Pre-training is the foundation for building most modern language models. Many teams prefer using pre-trained models instead of building them from scratch because they can save time and resources by simply fine-tuning these models for specific tasks.

  • Builds the base understanding of language
  • Uses large amounts of text data
  • Makes later fine-tuning faster and easier

Generative Pre-Training

Generative pre-training teaches models to predict words in a sentence based on context.
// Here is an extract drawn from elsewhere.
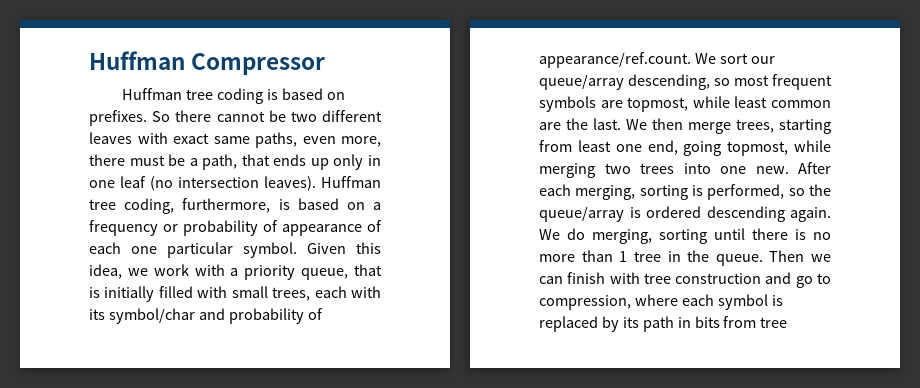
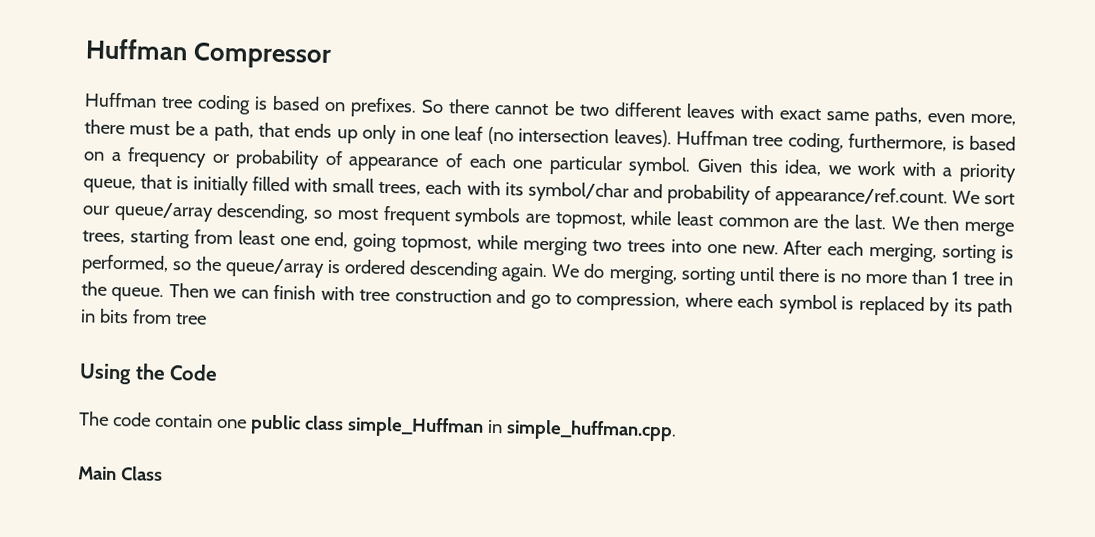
(788, 322) none -> [79,363,219,385] [79,411,677,442] [78,466,163,481] // Using the Code // The code contain one public class simple_Huffman in simple_huffman.cpp. // Main Class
This process helps the model understand how language naturally flows.

  • Uses text tokens to learn word relationships
  • Predicts missing or next words in a sentence
  • Improves fluency and context awareness

Two main techniques used in generative pre-training are:

  • Next word prediction
  • Masked language modeling

Next Word Prediction

Next word prediction helps a model learn how to guess what comes next in a sentence.

  • Uses supervised learning with labeled examples
  • Predicts the next word based on previous words
  • Builds a strong sense of context and sentence structure

For example, a model might be trained on this simple dataset:

input_texts = ["The quick brown", "The quick brown fox"]
output_texts = ["fox", "jumps"]

During training, the model learns to predict “fox” after “The quick brown” and then uses that result to predict “jumps” after “The quick brown fox.”

The more examples a model sees, the better it becomes at predicting the next word.

  • Learns from repeated exposure to real sentences
  • Builds probability relationships between words
  • Generates text one word at a time based on context

Example prompt:

prompt = "I love to eat pizza with"
result = llm.generate(prompt)
print(result)

Expected output:

cheese

The model predicts “cheese” because it has learned from large datasets that “cheese” commonly appears after “pizza.” This simple word association demonstrates how LLMs develop contextual awareness through repeated learning.

Masked Language Modeling

Masked language modeling works by hiding a word in a sentence and asking the model to guess it.

  • Trains by masking random words
  • Encourages the model to understand full sentence context
  • Strengthens comprehension of word relationships

Example:

sentence = "The quick [MASK] fox jumps over the lazy dog."
prediction = llm.predict_mask(sentence)
print(prediction)

Expected output:

brown

Even though the masked word could be any color, the model predicts “brown” because it has seen that pattern often during training.